3. Key Contributions

• Parameter-Free Operation: Unlike previous methods (e.g., the "Clump" algorithm), MSS requires no user-defined tuning parameters (such as grid resolution or overlap factors) other than the termination criteria. This makes it robust and automated.
• Sub-voxel Precision: The algorithm employs a linear interpolation technique to locate sphere centers and radii with sub-voxel accuracy, significantly improving the smoothness of the resulting surface compared to voxel-grid-aligned methods.
• Symmetry Preservation: The algorithm naturally preserves the inherent symmetries of the target shape, avoiding the "spurious" small spheres that often break symmetry in other generators.
• Implementation: MSS is implemented in both Python and C++ and is designed for integration into DEM codes like MercuryDPM.

4. Results and Performance

The authors benchmarked MSS against the Clump algorithm (identified in prior literature as the state-of-the-art open-source generator) using three test cases:

• Simple Object (Ellipsoid):

  • Using 10 spheres, MSS achieved a significantly lower mismatch (Dice-Sørensen coefficient $D \approx 0.06$) compared to Clump ($D \approx 0.10$).
  • MSS preserved the cylindrical symmetry of the ellipsoid, whereas Clump produced an asymmetric, rough surface.
  • Runtime: MSS was roughly 2x faster (1.3s vs 2.7s).

• Complex Object (Human Femur Bone):

  • Using 70 spheres, MSS achieved a mismatch of $D \approx 0.176$ vs. Clump's $D \approx 0.214$.
  • MSS accurately resolved anatomical features (lesser/greater trochanters) and maintained smooth surfaces (femoral head/shaft). Clump generated "bumpy" surfaces and suppressed fine features.
  • Runtime: MSS was 11x faster (1.88s vs 21.58s).
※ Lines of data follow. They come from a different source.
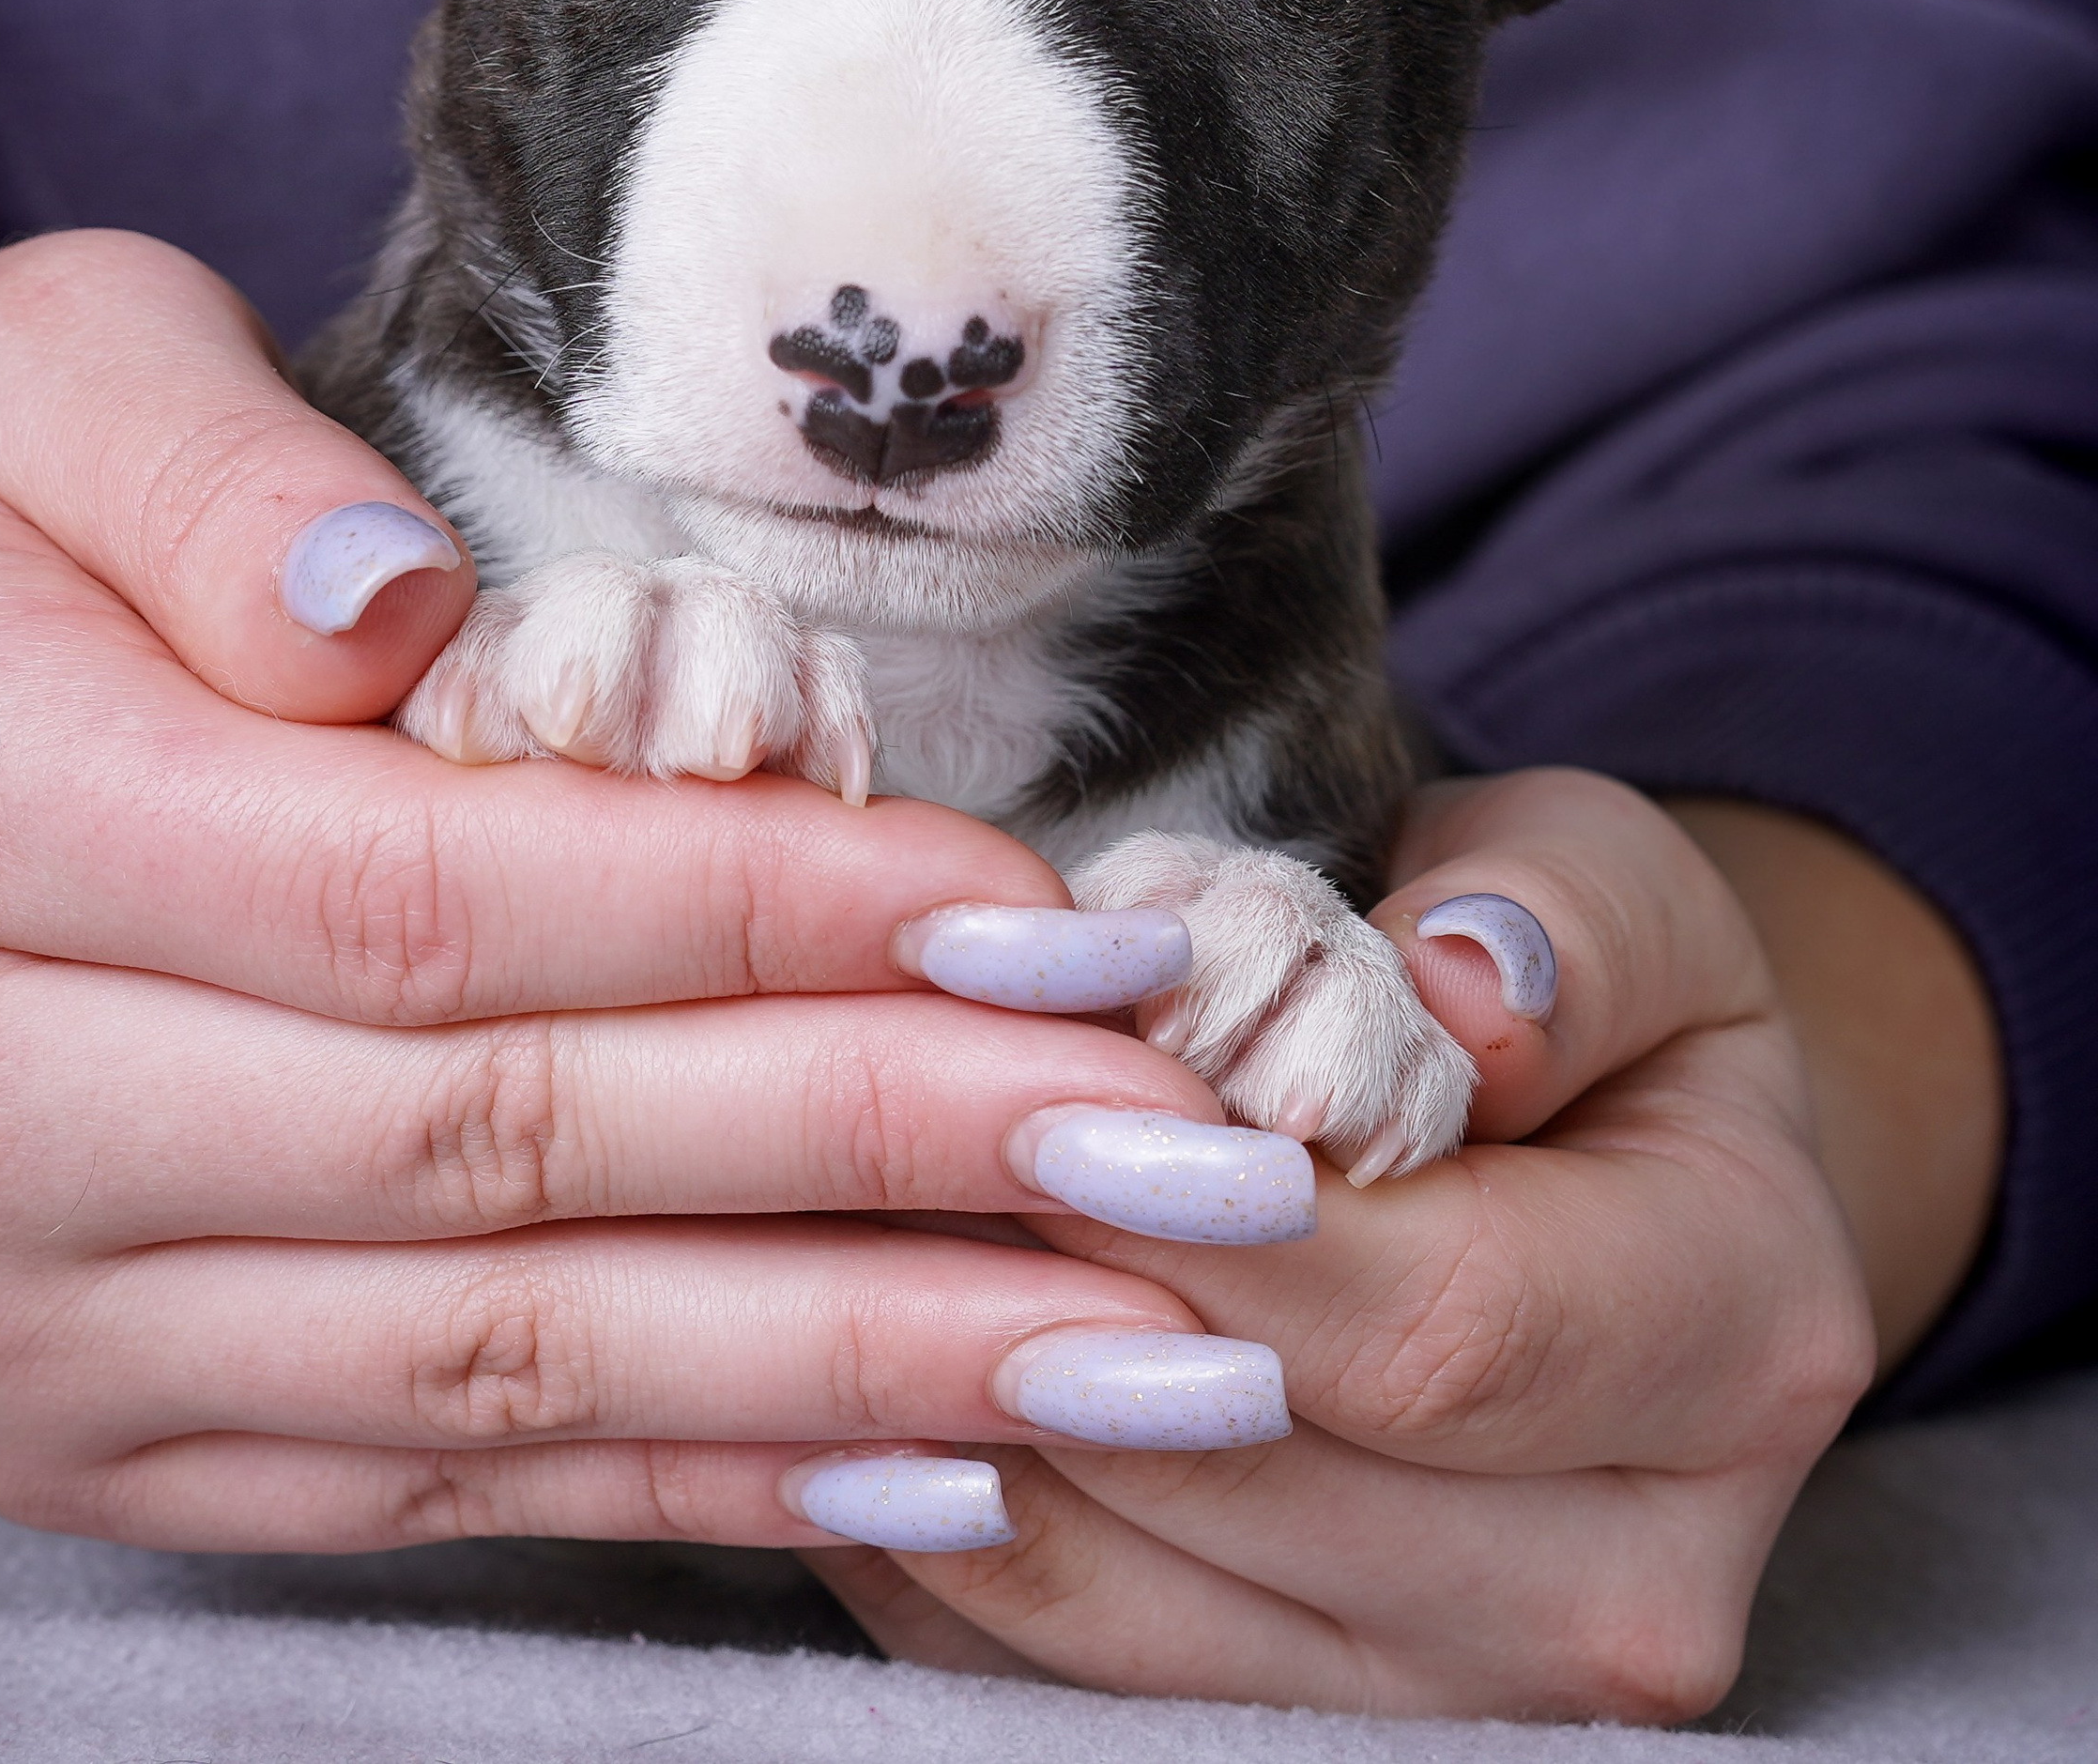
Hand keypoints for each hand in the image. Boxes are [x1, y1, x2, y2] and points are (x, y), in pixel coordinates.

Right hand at [0, 232, 1285, 1550]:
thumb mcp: (41, 370)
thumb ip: (204, 467)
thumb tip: (395, 625)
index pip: (427, 895)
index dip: (757, 913)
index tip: (1038, 909)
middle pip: (502, 1144)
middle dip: (881, 1143)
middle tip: (1186, 1139)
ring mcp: (21, 1321)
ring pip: (504, 1357)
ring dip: (857, 1352)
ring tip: (1153, 1333)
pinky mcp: (98, 1439)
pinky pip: (441, 1480)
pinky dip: (708, 1478)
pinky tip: (948, 1453)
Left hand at [813, 768, 1990, 1720]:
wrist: (1610, 1203)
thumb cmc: (1587, 1014)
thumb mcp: (1614, 894)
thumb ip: (1550, 922)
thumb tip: (1456, 995)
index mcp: (1740, 1344)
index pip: (1443, 1326)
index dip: (1214, 1214)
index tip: (1035, 1081)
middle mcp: (1630, 1582)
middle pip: (1266, 1474)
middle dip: (1051, 1293)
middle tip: (880, 1133)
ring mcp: (1465, 1695)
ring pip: (1130, 1598)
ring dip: (954, 1410)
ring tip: (834, 1233)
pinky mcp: (1299, 1730)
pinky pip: (1046, 1657)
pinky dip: (926, 1514)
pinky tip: (841, 1358)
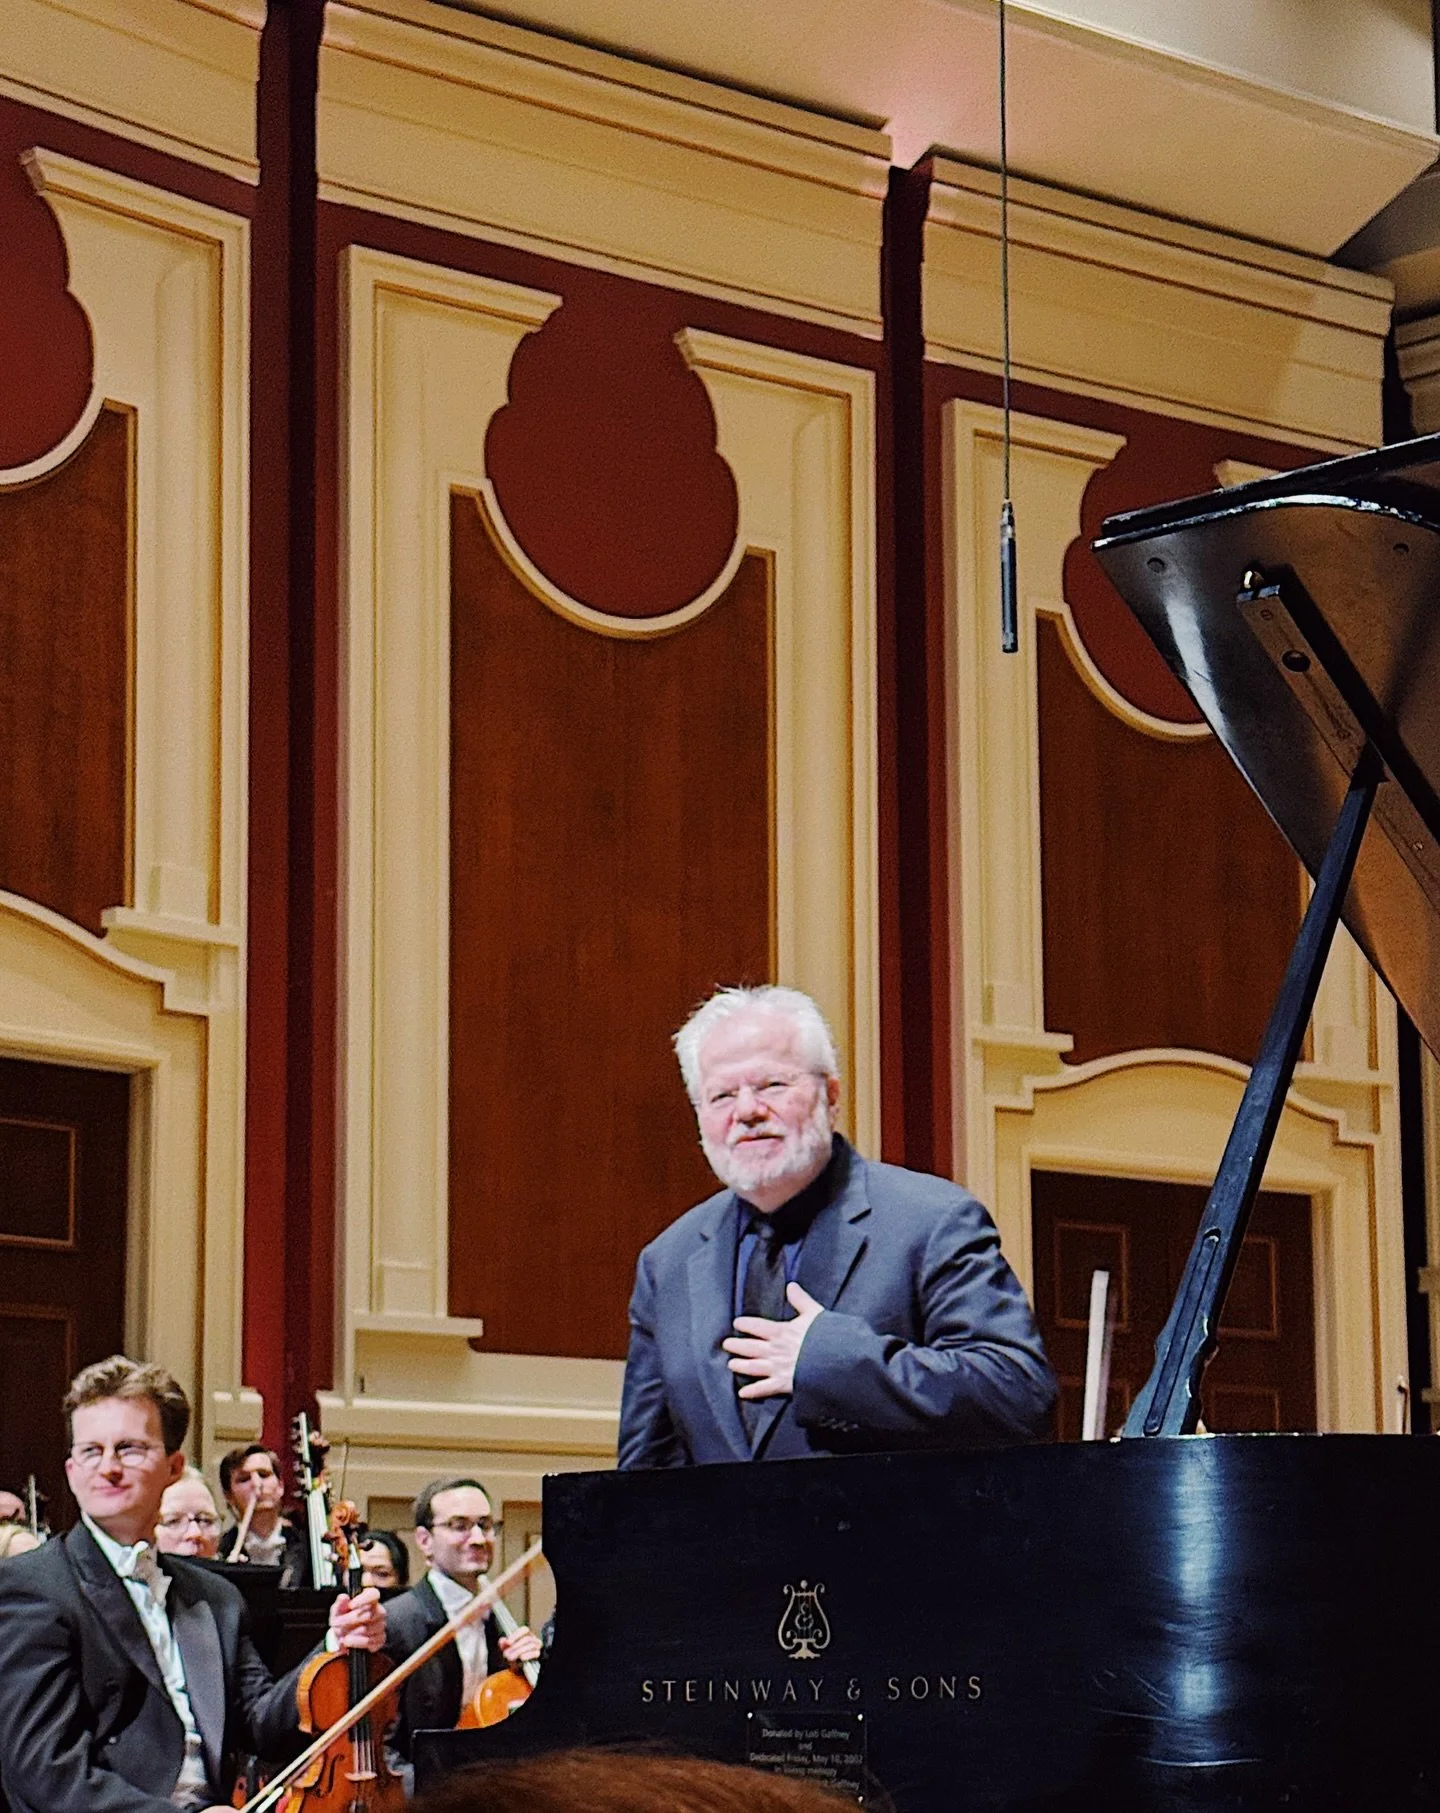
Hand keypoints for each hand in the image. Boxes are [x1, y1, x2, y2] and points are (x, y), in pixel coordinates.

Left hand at [329, 1585, 385, 1651]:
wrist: (346, 1636)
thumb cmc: (343, 1619)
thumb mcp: (338, 1611)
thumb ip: (339, 1604)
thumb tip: (343, 1597)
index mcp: (370, 1599)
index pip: (373, 1594)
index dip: (363, 1599)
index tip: (350, 1606)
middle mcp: (379, 1611)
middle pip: (369, 1614)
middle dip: (349, 1620)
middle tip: (336, 1624)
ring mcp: (381, 1626)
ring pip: (368, 1629)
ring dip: (351, 1634)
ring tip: (341, 1636)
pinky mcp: (380, 1639)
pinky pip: (369, 1642)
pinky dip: (356, 1643)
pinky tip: (349, 1643)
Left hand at [499, 1625, 542, 1669]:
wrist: (521, 1670)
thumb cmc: (515, 1657)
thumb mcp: (508, 1650)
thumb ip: (503, 1644)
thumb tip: (502, 1640)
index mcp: (527, 1634)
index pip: (525, 1630)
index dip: (516, 1635)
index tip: (508, 1642)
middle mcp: (534, 1639)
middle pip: (527, 1639)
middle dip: (515, 1646)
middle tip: (506, 1654)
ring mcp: (538, 1646)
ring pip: (531, 1645)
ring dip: (519, 1651)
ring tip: (511, 1657)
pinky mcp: (539, 1655)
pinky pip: (535, 1653)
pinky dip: (528, 1655)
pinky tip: (521, 1658)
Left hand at [723, 1282, 823, 1399]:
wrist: (834, 1360)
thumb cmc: (826, 1336)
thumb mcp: (814, 1313)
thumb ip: (801, 1300)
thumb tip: (791, 1286)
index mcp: (781, 1332)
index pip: (758, 1326)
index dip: (746, 1324)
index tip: (737, 1323)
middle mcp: (775, 1350)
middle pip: (751, 1347)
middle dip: (738, 1346)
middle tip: (727, 1344)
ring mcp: (777, 1367)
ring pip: (753, 1366)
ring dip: (741, 1365)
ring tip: (731, 1364)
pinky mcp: (783, 1383)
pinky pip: (764, 1388)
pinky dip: (753, 1391)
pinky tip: (742, 1393)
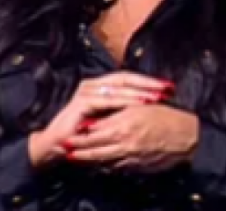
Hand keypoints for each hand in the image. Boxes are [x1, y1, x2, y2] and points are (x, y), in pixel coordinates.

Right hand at [28, 72, 172, 168]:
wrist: (57, 146)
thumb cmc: (83, 134)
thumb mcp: (107, 119)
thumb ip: (121, 109)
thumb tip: (149, 104)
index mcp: (100, 86)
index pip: (128, 79)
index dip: (148, 81)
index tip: (168, 87)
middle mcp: (93, 84)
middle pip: (126, 78)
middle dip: (148, 83)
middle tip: (167, 88)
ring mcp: (87, 91)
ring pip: (119, 87)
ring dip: (140, 92)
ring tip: (157, 96)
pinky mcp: (82, 102)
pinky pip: (108, 100)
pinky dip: (126, 101)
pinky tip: (140, 104)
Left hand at [62, 103, 199, 173]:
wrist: (186, 137)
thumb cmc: (166, 117)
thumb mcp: (141, 107)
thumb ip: (118, 113)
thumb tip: (100, 118)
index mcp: (124, 123)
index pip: (95, 130)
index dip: (81, 133)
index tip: (69, 133)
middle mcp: (124, 142)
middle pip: (94, 148)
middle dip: (78, 149)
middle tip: (65, 149)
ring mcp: (130, 156)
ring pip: (103, 160)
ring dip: (88, 160)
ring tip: (75, 159)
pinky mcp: (136, 166)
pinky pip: (116, 168)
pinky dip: (104, 166)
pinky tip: (97, 165)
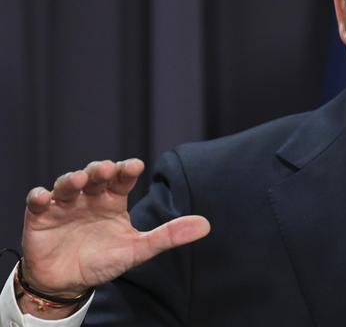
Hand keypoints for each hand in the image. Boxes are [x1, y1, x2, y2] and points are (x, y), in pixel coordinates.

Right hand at [21, 159, 210, 297]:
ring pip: (68, 183)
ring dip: (72, 179)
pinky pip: (37, 201)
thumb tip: (206, 225)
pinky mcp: (40, 216)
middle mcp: (90, 197)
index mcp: (113, 200)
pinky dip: (39, 196)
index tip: (135, 166)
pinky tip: (43, 197)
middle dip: (99, 170)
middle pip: (95, 175)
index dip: (127, 170)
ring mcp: (65, 204)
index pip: (122, 178)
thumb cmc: (105, 260)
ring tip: (79, 180)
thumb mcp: (138, 250)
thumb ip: (169, 236)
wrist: (69, 282)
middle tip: (104, 170)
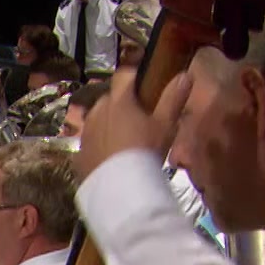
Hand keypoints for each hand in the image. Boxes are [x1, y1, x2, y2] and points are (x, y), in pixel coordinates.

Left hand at [75, 65, 187, 180]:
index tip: (143, 82)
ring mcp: (85, 132)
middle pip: (110, 98)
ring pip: (98, 120)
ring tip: (124, 140)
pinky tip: (111, 157)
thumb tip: (185, 75)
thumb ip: (173, 98)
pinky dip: (99, 144)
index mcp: (119, 100)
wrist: (120, 189)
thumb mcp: (165, 125)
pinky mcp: (79, 154)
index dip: (133, 75)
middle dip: (121, 103)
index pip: (123, 75)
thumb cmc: (146, 151)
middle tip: (138, 118)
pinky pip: (90, 142)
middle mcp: (97, 111)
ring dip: (108, 123)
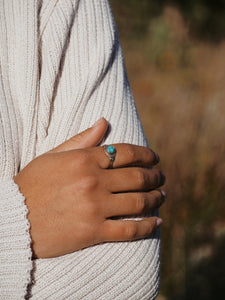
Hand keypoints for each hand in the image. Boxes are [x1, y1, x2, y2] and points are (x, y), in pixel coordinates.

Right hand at [14, 118, 165, 258]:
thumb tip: (104, 121)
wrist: (12, 219)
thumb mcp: (53, 156)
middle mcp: (93, 181)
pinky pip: (129, 230)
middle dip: (155, 177)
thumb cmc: (31, 184)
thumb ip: (82, 140)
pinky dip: (148, 227)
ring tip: (162, 196)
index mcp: (84, 160)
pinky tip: (158, 223)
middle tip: (162, 178)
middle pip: (137, 177)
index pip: (126, 152)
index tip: (155, 158)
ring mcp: (95, 208)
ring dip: (156, 199)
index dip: (147, 155)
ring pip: (139, 202)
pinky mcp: (93, 232)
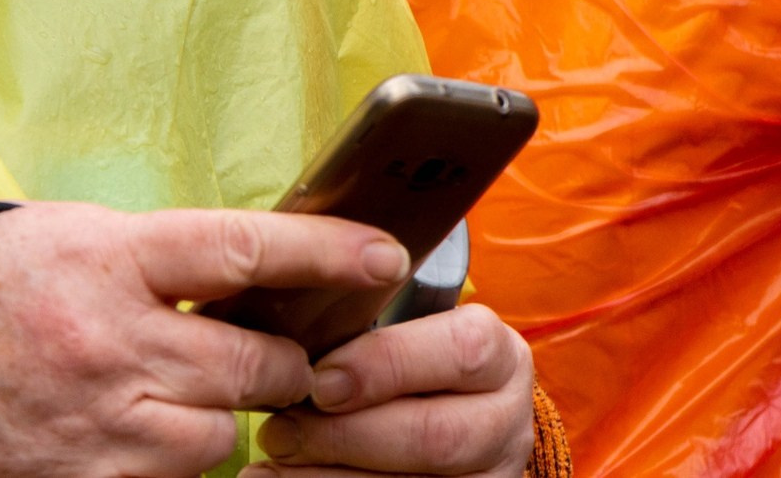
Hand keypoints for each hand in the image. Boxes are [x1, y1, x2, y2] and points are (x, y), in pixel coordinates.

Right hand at [0, 202, 412, 477]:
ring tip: (177, 394)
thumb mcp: (64, 234)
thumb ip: (153, 254)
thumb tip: (245, 269)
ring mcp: (101, 422)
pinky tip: (139, 435)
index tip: (385, 255)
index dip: (328, 252)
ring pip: (223, 435)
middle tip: (272, 352)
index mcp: (111, 258)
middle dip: (279, 360)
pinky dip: (171, 463)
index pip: (246, 247)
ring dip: (221, 419)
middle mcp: (114, 340)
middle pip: (259, 361)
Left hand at [248, 303, 533, 476]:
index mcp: (499, 356)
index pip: (462, 352)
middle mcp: (506, 421)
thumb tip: (293, 318)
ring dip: (328, 476)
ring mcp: (491, 475)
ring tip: (274, 460)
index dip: (387, 365)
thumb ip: (369, 321)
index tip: (321, 379)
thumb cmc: (403, 361)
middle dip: (347, 435)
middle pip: (436, 435)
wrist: (442, 415)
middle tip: (280, 429)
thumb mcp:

• Systematic Study (Sand Atlas):

  • Tested on 402 real sand grains.
  • Across 5 to 30 spheres, MSS consistently provided lower shape mismatch and significantly lower computational time compared to Clump.

5. Significance

• Computational Efficiency: By achieving higher accuracy with fewer spheres and faster generation times, MSS enables large-scale DEM simulations of complex granular systems that were previously too computationally expensive.
• Physical Consistency: The elimination of artificial surface roughness (spurious small spheres) prevents unphysical behaviors in simulations, such as incorrect friction or rolling resistance.
• Dynamic Simulations: The speed and lack of parameter tuning make MSS ideal for simulations involving particle fragmentation or plastic deformation, where particle shapes change dynamically during the simulation and require rapid re-generation of multi-sphere representations.
• Open Source: The availability of the code facilitates adoption in the scientific community for both technical and geomechanical applications.

In conclusion, MSS represents a significant advancement in particle shape representation for DEM, offering a robust, automated, and highly efficient alternative to existing multi-sphere generators.